Opinion is his confessor.
Together, they wash away who he is.
Together, they absolve him of himself.
Together, they anoint the facade he has become.
They are his Holy Trinity.
They are all he needs.
They kill his devil.
I try not to be pessimistic on this blog, so let me counter this illuminating but cynical perspective with another, no less illuminating but much more idealistic:
This, too, serves as a good examination of conscience I think. The first time I watched it, I spontaneously asked myself, how much am I in love with God? Have I allowed myself to fall out of love? How affectionately, and how lovingly, do I pray my mental prayer?
Lent is the ideal time for self-examination and conversion. I wish you’d provided a real email address Jeb Luke, but nonetheless I thank you.
Very beautiful video, unfortunately, there are some priests out there like the one mentioned in the poem. The ideal and the reality can be a stark comparison. Whenever I see a priest in his collar on the street or in a church, I think of a man who has fallen in love with the Lord and of a Lord who has fallen in love with me. I pray for all of priests that they receive ever grace they need and be strengthened in spirit. God bless you, Father.
Bitter and twisted doggerel. Ex-seminarian, I’d say. Check your emails, Father.
Interesting. I was struck by the verse. It contains here and there, just perhaps, a shade of caricature, but on the whole, I think it speaks of an experience; I think it manages to hit more than a nerve or two. Perhaps there is some bitterness felt by the writer – some bitterness comes across – but even if one thinks this, there is a place for this. Bitterness is a very human suffering, that itself arises from suffering. I agree with Father John, that the verse is good, in that it has a strength in its style, it rings as authentic. It tells some truths. It may not be everyone’s experience or hope or fervent wish. But we musn’t dismiss such experience as “twisted”. If we can’t look at ourselves in the mirror and face our failings we have a problem.
No, I don’t think we can or should call it twisted, nor the product of what, unfortunately, some people derided in the past as a ‘failed vocation” when they referred to those who left a seminary before ordination: a very unhelpful and unhealthy attitude indeed. (And misdirected in any case, considering every ordained secular priest is an ex-seminarian as well.)
One of the things you learn if you do spend time in a seminary is that seminarians and priests are pretty ordinary and just as human, fallible and peccable as yourself.
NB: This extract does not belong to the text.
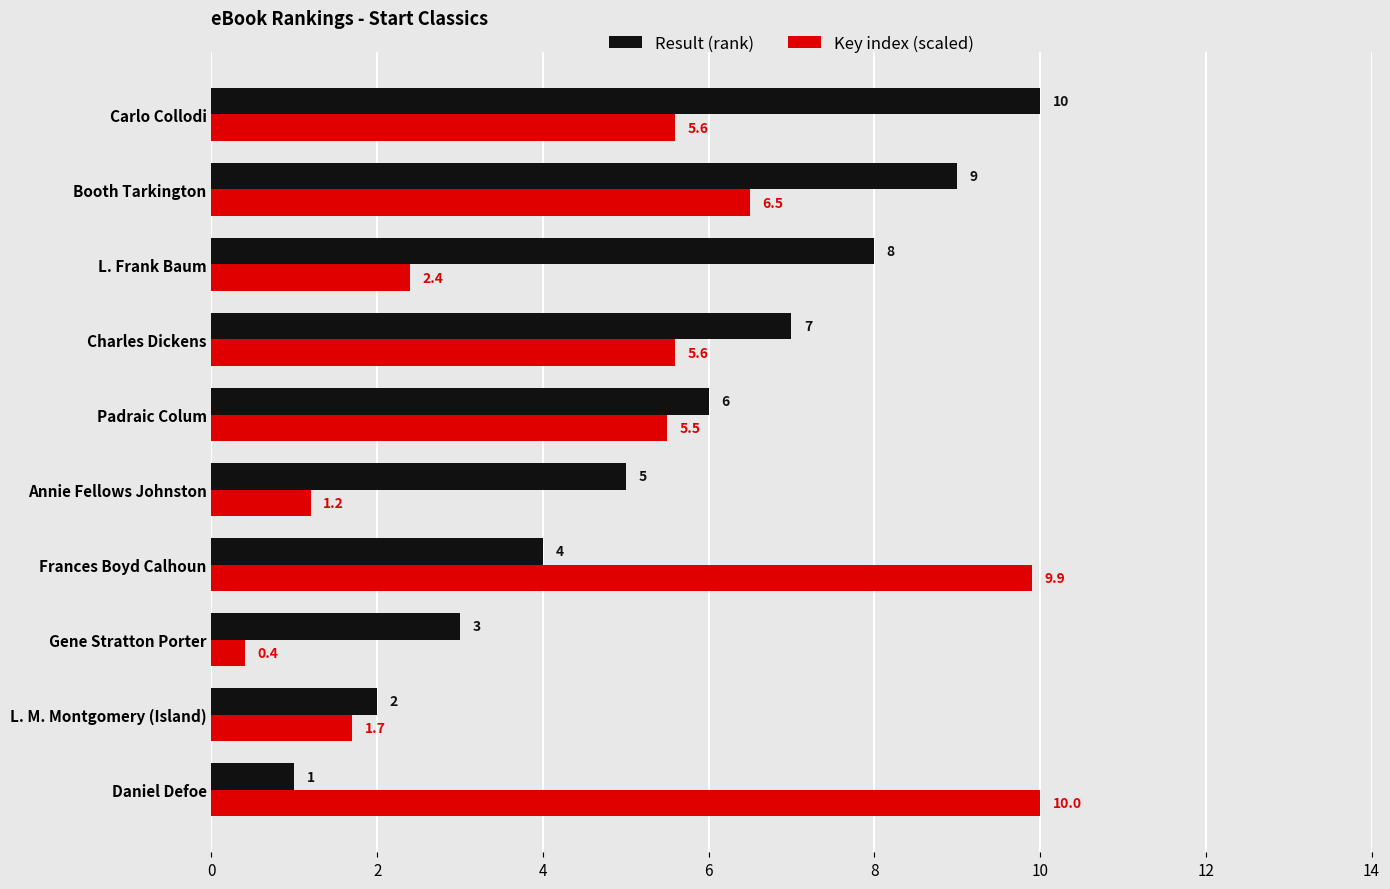

What is the difference between the maximum and minimum values in the Result (rank) series?

9.0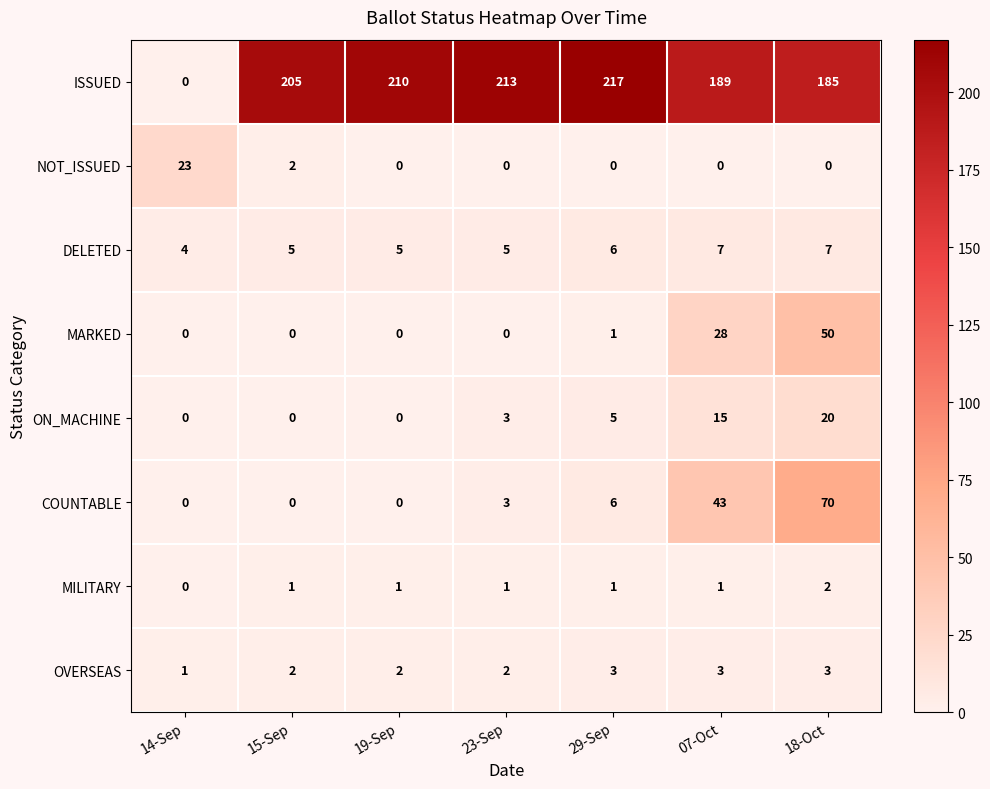

The ON_MACHINE series shows 20 at 18-Oct. True or false?

True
Hopefully, the system and the expectations of other people won’t go to their heads and make them unbearable or monsters, as no doubt happens more frequently than one might like. The priest in the writer’s verse is a sorry figure, all things considered, but he represents more than just a cautionary tale or a frivolous resentment.
We should be grateful if we meet someone we can like and get a bit motivated by.